Do you have the spec for Quadro FX 5600 GeFroce 8600 GS?

Thank you.

Casy

You can find on the NVIDIA page which type of architecture those are, then just select the right architecture in the occupancy calculator.

but isn’t g200 a different architecture? or it is g84?

The Quadro FX 5600 & GeFroce 8600 GS are not GT200.
I saw a version of the occupancy calculator at NVISION on the screen of Brent Oster. So maybe mail boster@nvidia.com to ask him to post the latest version to the forums. Isn’t the latest version shipping with CUDA2.0 btw.?

Hello!

I have a question about the formula for the number of registers per block.

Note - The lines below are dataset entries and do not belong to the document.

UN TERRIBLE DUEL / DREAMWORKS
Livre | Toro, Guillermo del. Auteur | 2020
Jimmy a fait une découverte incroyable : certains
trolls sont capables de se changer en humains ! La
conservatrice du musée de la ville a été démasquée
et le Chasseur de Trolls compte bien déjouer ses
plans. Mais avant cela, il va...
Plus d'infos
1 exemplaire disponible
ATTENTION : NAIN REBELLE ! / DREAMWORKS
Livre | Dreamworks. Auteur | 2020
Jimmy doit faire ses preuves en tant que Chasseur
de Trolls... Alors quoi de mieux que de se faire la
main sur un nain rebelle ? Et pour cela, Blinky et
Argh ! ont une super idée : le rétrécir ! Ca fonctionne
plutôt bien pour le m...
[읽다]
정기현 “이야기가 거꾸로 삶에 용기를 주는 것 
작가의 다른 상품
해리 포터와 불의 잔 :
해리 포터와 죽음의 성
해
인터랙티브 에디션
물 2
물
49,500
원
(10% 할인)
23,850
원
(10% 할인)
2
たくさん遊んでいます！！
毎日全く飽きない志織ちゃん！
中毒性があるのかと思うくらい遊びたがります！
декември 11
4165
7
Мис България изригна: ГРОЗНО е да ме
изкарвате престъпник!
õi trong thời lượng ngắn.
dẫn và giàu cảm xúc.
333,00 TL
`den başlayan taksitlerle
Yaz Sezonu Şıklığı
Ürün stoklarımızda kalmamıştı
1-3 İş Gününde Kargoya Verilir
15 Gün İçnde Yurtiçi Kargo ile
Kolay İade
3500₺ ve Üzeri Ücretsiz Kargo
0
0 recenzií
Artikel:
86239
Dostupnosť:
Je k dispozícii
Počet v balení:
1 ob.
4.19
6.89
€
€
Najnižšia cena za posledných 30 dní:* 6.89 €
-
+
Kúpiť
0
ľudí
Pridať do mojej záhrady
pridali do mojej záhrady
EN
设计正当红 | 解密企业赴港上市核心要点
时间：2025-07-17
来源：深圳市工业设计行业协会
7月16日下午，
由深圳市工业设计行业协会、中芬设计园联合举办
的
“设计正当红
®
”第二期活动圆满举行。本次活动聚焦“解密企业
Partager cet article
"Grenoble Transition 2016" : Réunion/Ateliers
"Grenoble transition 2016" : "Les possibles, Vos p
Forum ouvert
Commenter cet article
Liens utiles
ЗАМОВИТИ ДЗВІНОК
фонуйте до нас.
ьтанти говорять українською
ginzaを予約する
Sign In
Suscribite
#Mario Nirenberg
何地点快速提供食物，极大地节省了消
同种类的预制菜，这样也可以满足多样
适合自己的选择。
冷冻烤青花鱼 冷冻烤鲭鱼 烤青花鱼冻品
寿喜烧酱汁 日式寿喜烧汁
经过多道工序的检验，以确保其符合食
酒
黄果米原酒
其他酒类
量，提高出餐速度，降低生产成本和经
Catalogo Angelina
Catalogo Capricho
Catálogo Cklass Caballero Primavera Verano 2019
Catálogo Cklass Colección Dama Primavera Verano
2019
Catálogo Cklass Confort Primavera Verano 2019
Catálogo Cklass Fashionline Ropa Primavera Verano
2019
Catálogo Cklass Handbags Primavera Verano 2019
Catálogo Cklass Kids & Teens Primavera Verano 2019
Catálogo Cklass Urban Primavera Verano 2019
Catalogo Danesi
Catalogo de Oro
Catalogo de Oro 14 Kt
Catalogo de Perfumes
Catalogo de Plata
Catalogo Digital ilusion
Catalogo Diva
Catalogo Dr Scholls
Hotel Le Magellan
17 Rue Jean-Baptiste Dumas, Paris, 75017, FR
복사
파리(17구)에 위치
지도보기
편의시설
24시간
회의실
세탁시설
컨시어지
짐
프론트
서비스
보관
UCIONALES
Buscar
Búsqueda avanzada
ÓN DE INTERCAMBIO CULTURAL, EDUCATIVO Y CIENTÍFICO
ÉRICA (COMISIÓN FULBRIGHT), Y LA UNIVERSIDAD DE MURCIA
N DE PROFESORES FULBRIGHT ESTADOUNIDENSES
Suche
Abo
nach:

CEILING(MyWarpsPerBlock*2; 4)*16*MyRegCount

If I have a kernel which has one warp per block, would the kernel require the same amount of registers if I use two warps instead?

If this is the case, why?

Thanks!

Moritz

local memory is not same as registers, its same as the GPU memory , which is slow .

This is my batch file

nvcc -ccbin “C:\Program Files\Microsoft Visual Studio 8\VC\bin” -cubin -DWIN32 -D_CONSOLE -D_MBCS -Xcompiler /EHsc,/W3,/nologo,/Wp64,/O2,/Zi,/MT -I"C:\Program Files\CUDA\include" -I./ -I"C:\Program Files\NVIDIA Corporation\NVIDIA CUDA SDK\common\inc" %1

This is my cmd line

runnvcccubin.bat cuda.cu

This is my error

nvcc fatal : A single input file is required for a non-link phase when an outputfile is specified

Mind if anyone could help me?

So what is the best manner of reducing register usage? Using ‘const’ device function arguments? Is there a best practices guide?

I am just getting started and reviewing material at this point so please bear with me.

Is it possible to:

  1. convert the Occupancy Calculator to a CUDA api which can query the architecture and generate CSV files which then be viewed in excell?
  2. does the CUDA api provide queries to each of these parameters to do so?
  3. Would this provide (if done) the ability to query at program initialization/run time and optimize for future hardware (as some desire in this thread)?
  4. Is knowing the hardware layout/parameters something that NVIDIA means to expose to the developer or is it something that should inevitably be transparent to the developer?

Currently I believe there is still a core knowledge of the hardware that must be known by the developer of the hardware layout, so I am not sure how making this a runtime API where output metrics could be used for variables to maximize occupancy would fair against future hardware revisions. This hardware design, I believe, is also new and subject to change.

  1. Even if I were to code this into an API myself, would it stand the test of time(future hardware revisions)?
  2. Does anyone think this would be useful?